Atomic Developer Bundle - Containerized development made easy: The Atomic Developer bundle (ADB) is a development environment for containers from the same people that are bringing you the Atomic Host. The ADB is growing to help you create containers for use with Docker, orchestrators like Kubernetes, PaaS platforms like OpenShift and Mesos. In this presentation, Navid and Brian will demonstrate how the ADB works with host-based tools and IDEs on Linux, Windows, and Mac OS X and how you can kickstart development on Kubernetes, OpenShift, etc on a preconfigured Vagrant box.
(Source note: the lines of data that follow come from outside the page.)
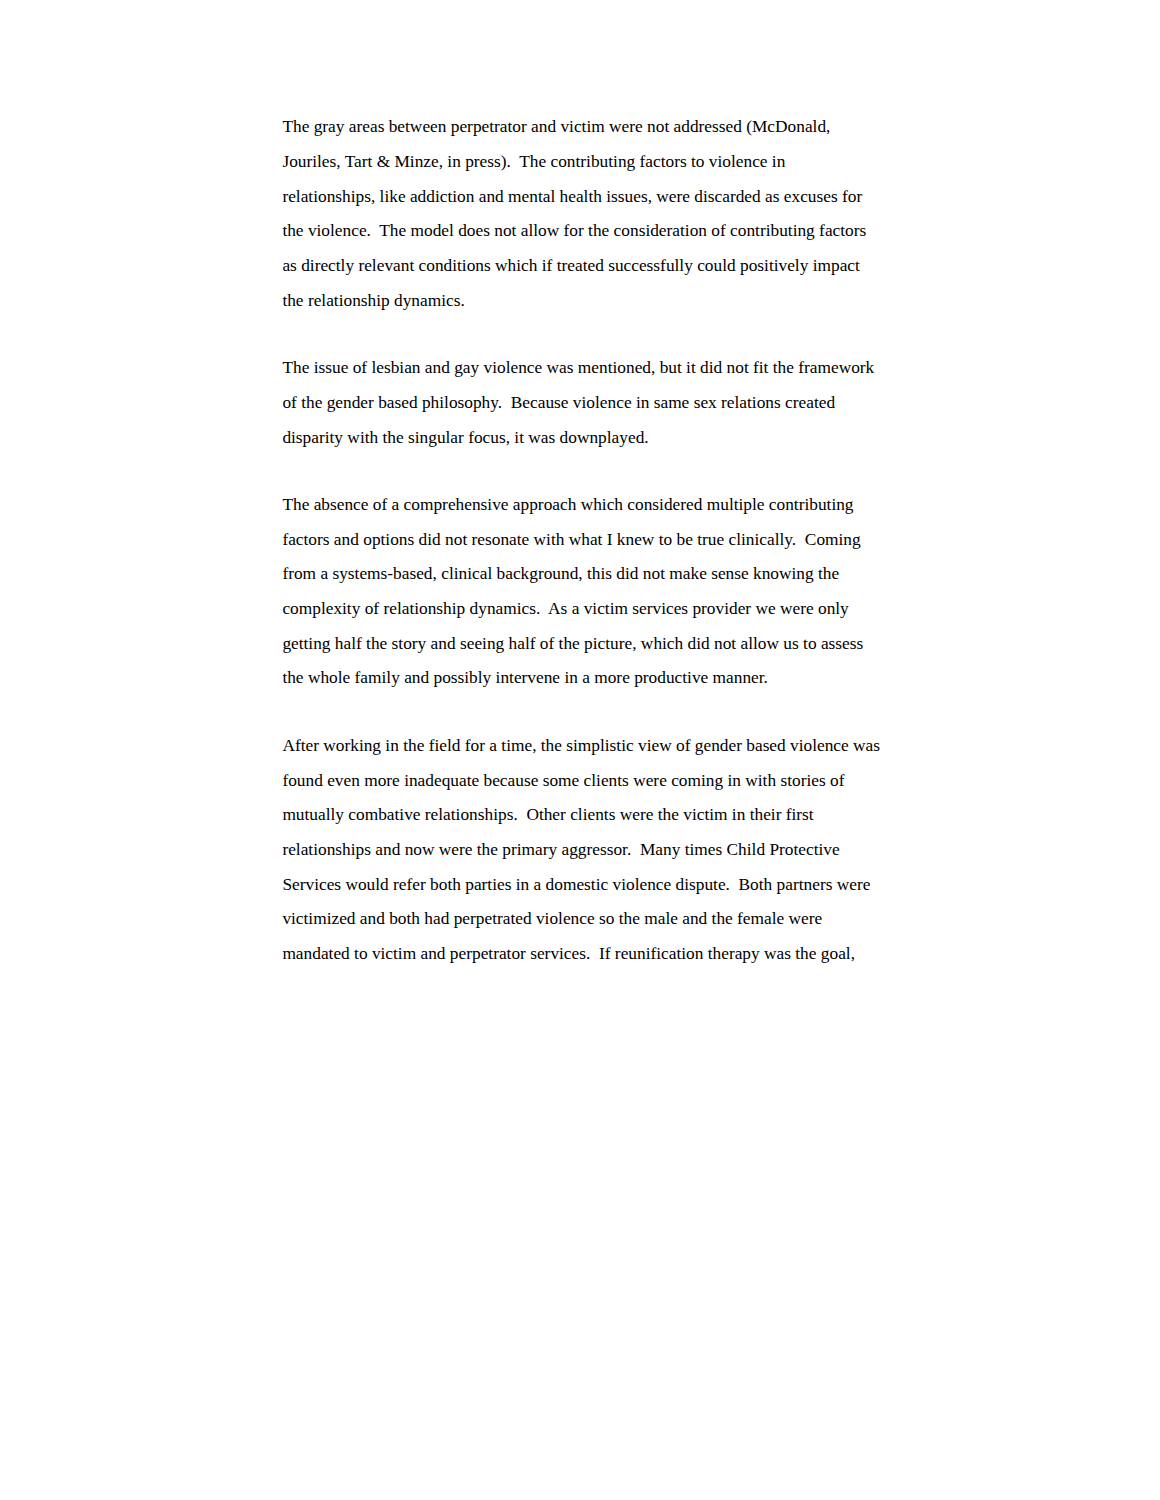The gray areas between perpetrator and victim were not addressed (McDonald, Jouriles, Tart & Minze, in press). The contributing factors to violence in relationships, like addiction and mental health issues, were discarded as excuses for the violence. The model does not allow for the consideration of contributing factors as directly relevant conditions which if treated successfully could positively impact the relationship dynamics.
The issue of lesbian and gay violence was mentioned, but it did not fit the framework of the gender based philosophy. Because violence in same sex relations created disparity with the singular focus, it was downplayed.
The absence of a comprehensive approach which considered multiple contributing factors and options did not resonate with what I knew to be true clinically. Coming from a systems-based, clinical background, this did not make sense knowing the complexity of relationship dynamics. As a victim services provider we were only getting half the story and seeing half of the picture, which did not allow us to assess the whole family and possibly intervene in a more productive manner.
After working in the field for a time, the simplistic view of gender based violence was found even more inadequate because some clients were coming in with stories of mutually combative relationships. Other clients were the victim in their first relationships and now were the primary aggressor. Many times Child Protective Services would refer both parties in a domestic violence dispute. Both partners were victimized and both had perpetrated violence so the male and the female were mandated to victim and perpetrator services. If reunification therapy was the goal,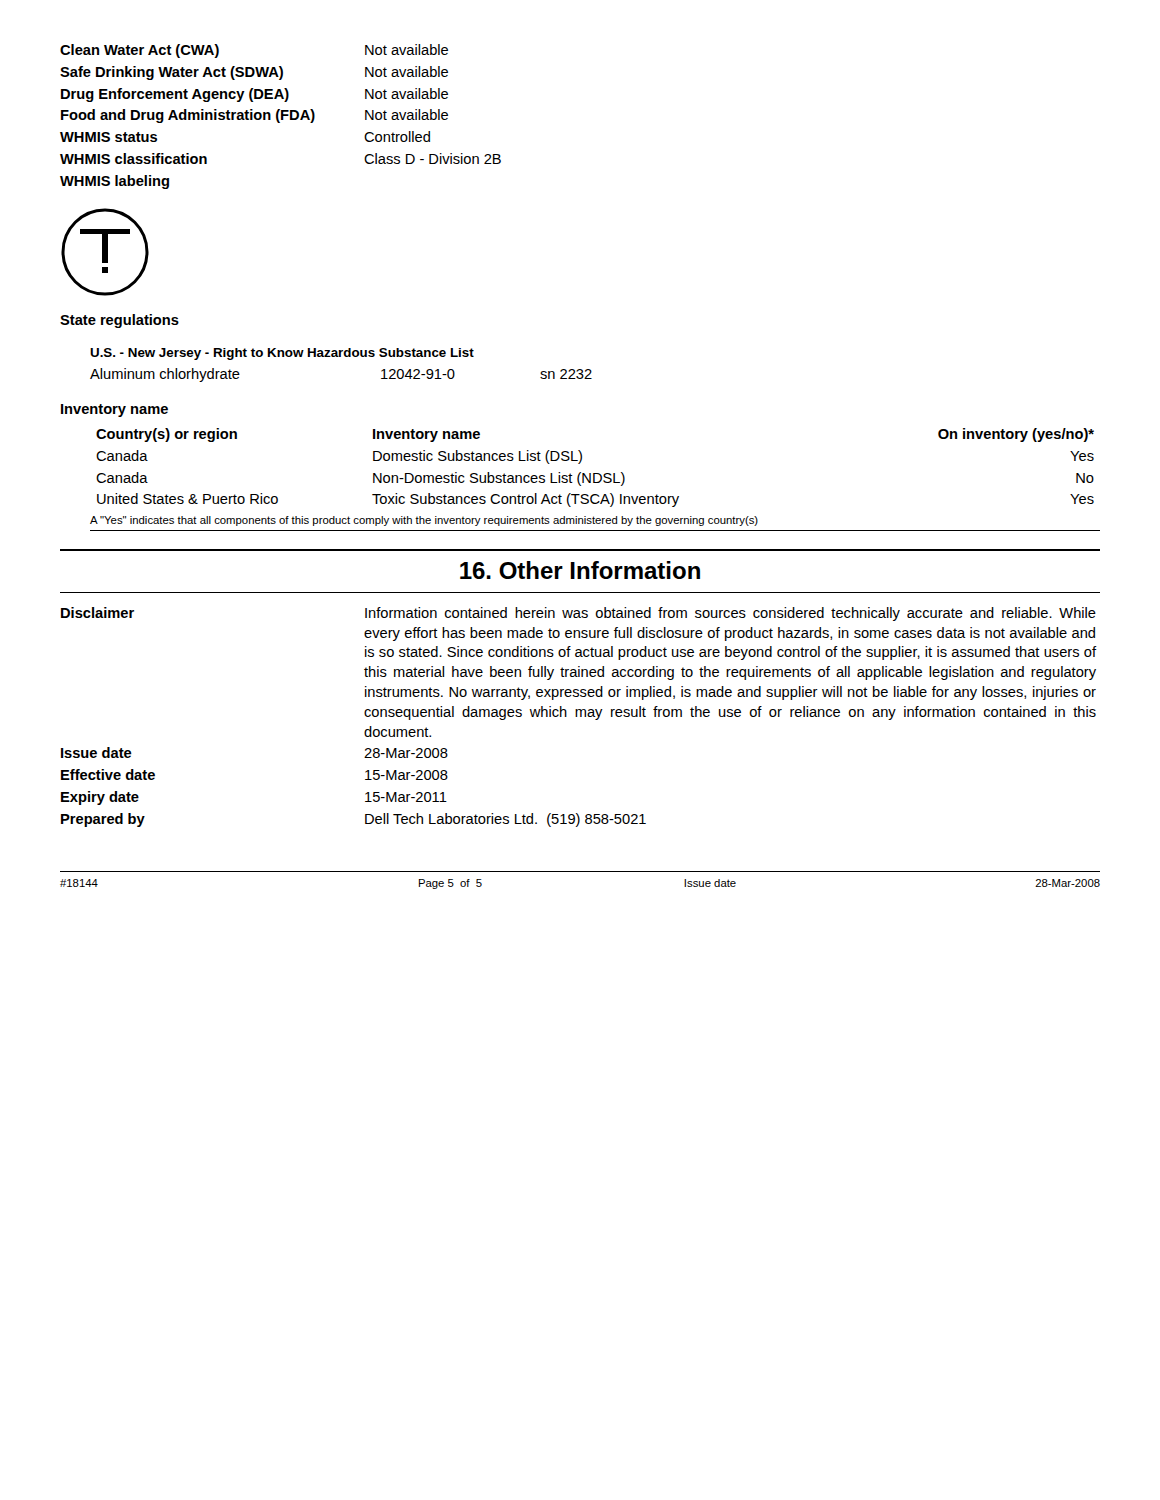| Clean Water Act (CWA) | Not available |
| Safe Drinking Water Act (SDWA) | Not available |
| Drug Enforcement Agency (DEA) | Not available |
| Food and Drug Administration (FDA) | Not available |
| WHMIS status | Controlled |
| WHMIS classification | Class D - Division 2B |
| WHMIS labeling | |
State regulations
U.S. - New Jersey - Right to Know Hazardous Substance List
| Aluminum chlorhydrate | 12042-91-0 | sn 2232 |
Inventory name
| | Country(s) or region | Inventory name | On inventory (yes/no)* |
| | Canada | Domestic Substances List (DSL) | Yes |
| | Canada | Non-Domestic Substances List (NDSL) | No |
| | United States & Puerto Rico | Toxic Substances Control Act (TSCA) Inventory | Yes |
A "Yes" indicates that all components of this product comply with the inventory requirements administered by the governing country(s)
16. Other Information
| Disclaimer | Information contained herein was obtained from sources considered technically accurate and reliable. While every effort has been made to ensure full disclosure of product hazards, in some cases data is not available and is so stated. Since conditions of actual product use are beyond control of the supplier, it is assumed that users of this material have been fully trained according to the requirements of all applicable legislation and regulatory instruments. No warranty, expressed or implied, is made and supplier will not be liable for any losses, injuries or consequential damages which may result from the use of or reliance on any information contained in this document. |
| Issue date | 28-Mar-2008 |
| Effective date | 15-Mar-2008 |
| Expiry date | 15-Mar-2011 |
| Prepared by | Dell Tech Laboratories Ltd. (519) 858-5021 |
| #18144 | Page 5 of 5 | Issue date | 28-Mar-2008 |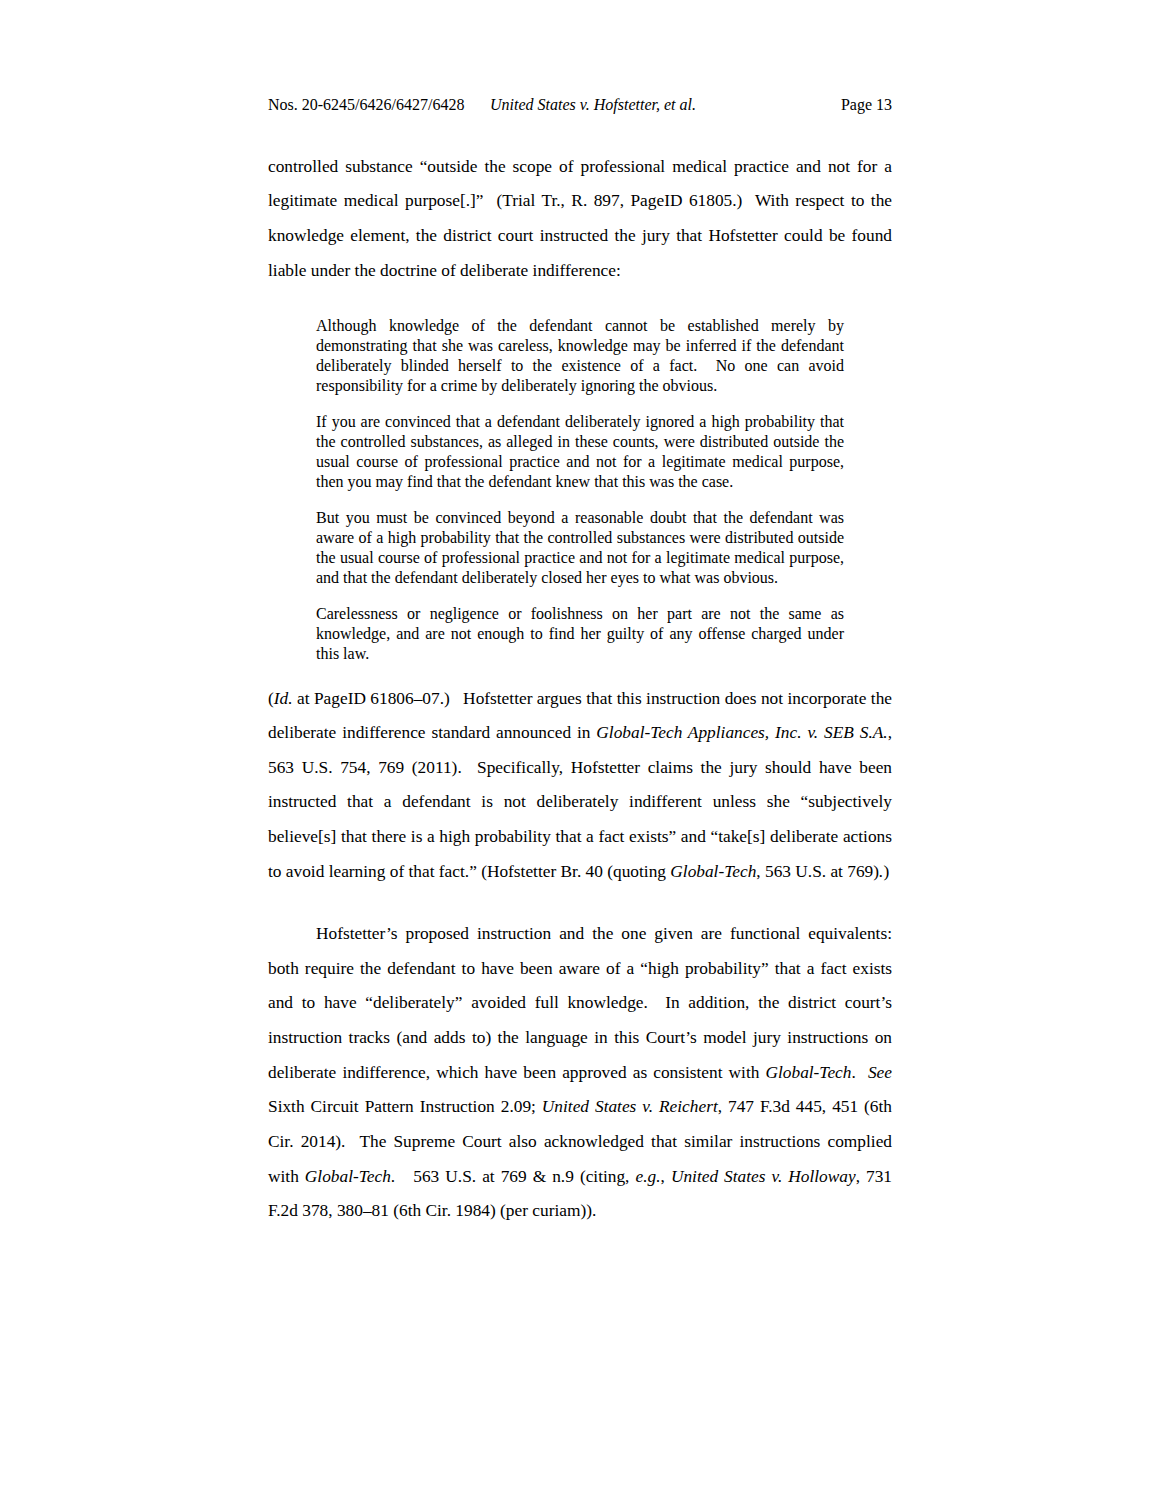Nos. 20-6245/6426/6427/6428 United States v. Hofstetter, et al. Page 13
controlled substance “outside the scope of professional medical practice and not for a legitimate medical purpose[.]” (Trial Tr., R. 897, PageID 61805.) With respect to the knowledge element, the district court instructed the jury that Hofstetter could be found liable under the doctrine of deliberate indifference:
Although knowledge of the defendant cannot be established merely by demonstrating that she was careless, knowledge may be inferred if the defendant deliberately blinded herself to the existence of a fact. No one can avoid responsibility for a crime by deliberately ignoring the obvious.
If you are convinced that a defendant deliberately ignored a high probability that the controlled substances, as alleged in these counts, were distributed outside the usual course of professional practice and not for a legitimate medical purpose, then you may find that the defendant knew that this was the case.
But you must be convinced beyond a reasonable doubt that the defendant was aware of a high probability that the controlled substances were distributed outside the usual course of professional practice and not for a legitimate medical purpose, and that the defendant deliberately closed her eyes to what was obvious.
Carelessness or negligence or foolishness on her part are not the same as knowledge, and are not enough to find her guilty of any offense charged under this law.
(Id. at PageID 61806–07.) Hofstetter argues that this instruction does not incorporate the deliberate indifference standard announced in Global-Tech Appliances, Inc. v. SEB S.A., 563 U.S. 754, 769 (2011). Specifically, Hofstetter claims the jury should have been instructed that a defendant is not deliberately indifferent unless she “subjectively believe[s] that there is a high probability that a fact exists” and “take[s] deliberate actions to avoid learning of that fact.” (Hofstetter Br. 40 (quoting Global-Tech, 563 U.S. at 769).)
Hofstetter’s proposed instruction and the one given are functional equivalents: both require the defendant to have been aware of a “high probability” that a fact exists and to have “deliberately” avoided full knowledge. In addition, the district court’s instruction tracks (and adds to) the language in this Court’s model jury instructions on deliberate indifference, which have been approved as consistent with Global-Tech. See Sixth Circuit Pattern Instruction 2.09; United States v. Reichert, 747 F.3d 445, 451 (6th Cir. 2014). The Supreme Court also acknowledged that similar instructions complied with Global-Tech. 563 U.S. at 769 & n.9 (citing, e.g., United States v. Holloway, 731 F.2d 378, 380–81 (6th Cir. 1984) (per curiam)).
The talk will cover the capabilities provided by the Atomic Developer Bundle and ecosystem of client side tools that can leverage the capabilities and provide smooth user experience for containerized development. Learn how to use it, how we built it, and how you can make it better.

James Shubin

Automated Infrastructure Testing with Oh-My-Vagrant and the CentOS CI: Oh-My-Vagrant (OMV) is a tool built on top of Vagrant that makes it easier and faster to deploy a cluster of virtual machines and containers than with Vagrant alone. OMV also provides facilities to run a test suite across the entire set of machines and containers in your cluster, thus giving you a way to test on a representative simulation of your production infrastructure. Lastly, this can all be run in an automated fashion on top of the CentOS CI infrastructure. I'll explain how I integrated the automatic testing, and the features that made the CentOS infra uniquely able to run OMV tests. This talk will start with OMV basics and then switch to focus on the automated testing specifics, as well as point out the aspects of the CentOS CI infrastructure that make it a model setup. This talk will include a number of live demos (with or without internet). It will also include demos involving the CentOS CI

Location

The CentOS Dojo, Brussels is going to be held at

IBM Client Center Brussels
Avenue du Bourget/ Bourgetlaan 42
B – 1130 Brussels

You can find more details about the venue at their microsite at http://www-05.ibm.com/be/clientcenter/contact.html

There will be WiFi available at the venue through the entire day. If you intend to attend any of the hack sessions or tutorials, please bring your own laptop suitably prepared on the day.